By Kevin LiptakThe bill placing new curbs on abortion that passed the Texas legislature last week isn't anti-women, Gov. Rick Perry argued Sunday.
The contentious bill, which was filibustered last month by state Sen. Wendy Davis, bans abortions past 20 weeks of gestation, among several other provisions. It was approved by the Texas House on Wednesday, and the Senate voted Friday to send the bill to Perry.
The governor, a Republican who supports the legislation and is expected to sign it into law this week, said Sunday 20 weeks is a reasonable period of time for a woman to decide on ending her pregnancy.
"Most people, I think, in this country, and in Texas certainly, believe that six months is too late to be deciding whether or not these babies should be aborted or not, and we put the limit at five months in this bill," Perry told chief political correspondent Candy Crowley on CNN's "State of the Union."
The bill also mandates that abortion clinics become ambulatory surgical centers, tightens usage guidelines for the drug RU486, and requires doctors who perform abortions to have admitting privileges at a hospital within 30 miles of the clinic at which they're providing such services.
Critics of the measure say it would shut down most abortion clinics in Texas -- denying access to many in rural communities -- and force women to seek dangerous back-alley abortions.
In an op-ed on CNN.com last week, Davis wrote the new law would close 90% of abortion clinics in Texas, an assertion Perry contested Sunday.

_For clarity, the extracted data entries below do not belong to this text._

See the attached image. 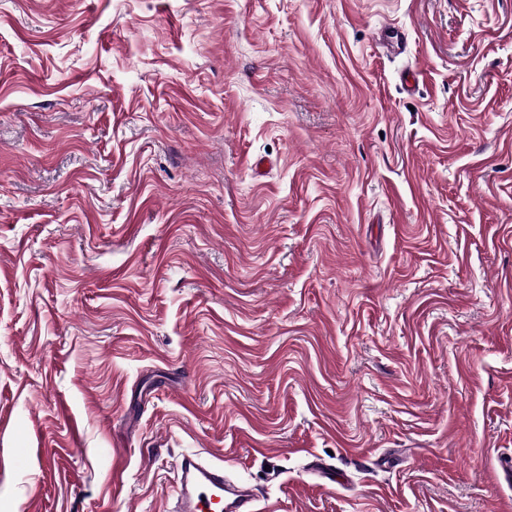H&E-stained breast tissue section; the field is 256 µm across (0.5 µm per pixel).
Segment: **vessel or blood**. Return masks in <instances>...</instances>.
I'll list each match as a JSON object with an SVG mask.
<instances>
[{"label": "vessel or blood", "instance_id": "vessel-or-blood-1", "mask_svg": "<svg viewBox=\"0 0 512 512\" xmlns=\"http://www.w3.org/2000/svg\"><path fill=\"white\" fill-rule=\"evenodd\" d=\"M256 501L251 488L228 483L223 466L196 454L182 458L179 512H256Z\"/></svg>", "mask_w": 512, "mask_h": 512}]
</instances>
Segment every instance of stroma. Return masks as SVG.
<instances>
[{
  "instance_id": "35a3bbf8",
  "label": "stroma",
  "mask_w": 512,
  "mask_h": 512,
  "mask_svg": "<svg viewBox=\"0 0 512 512\" xmlns=\"http://www.w3.org/2000/svg\"><path fill=\"white\" fill-rule=\"evenodd\" d=\"M192 452L512 512V0H0V512Z\"/></svg>"
}]
</instances>
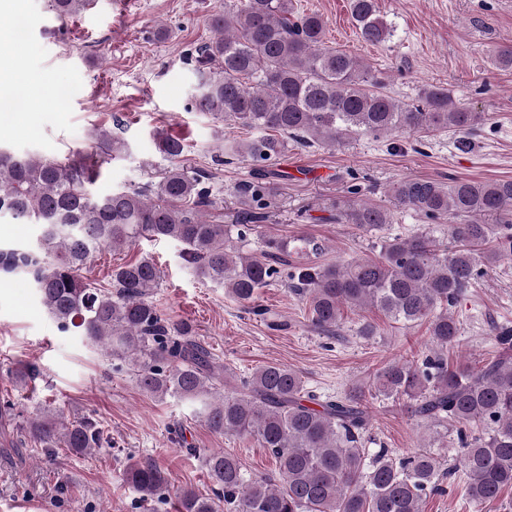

"I don't agree with her premise, and I don't agree with her numbers. And I think history will prove that she is wrong by asserting that," he said, adding later that Texas had "put some substantial amount of money into women's health programs over the course of the last two years, partly because the Obama administration pulled our funding to the state of Texas because they disagreed with Texas restrictions on these abortions."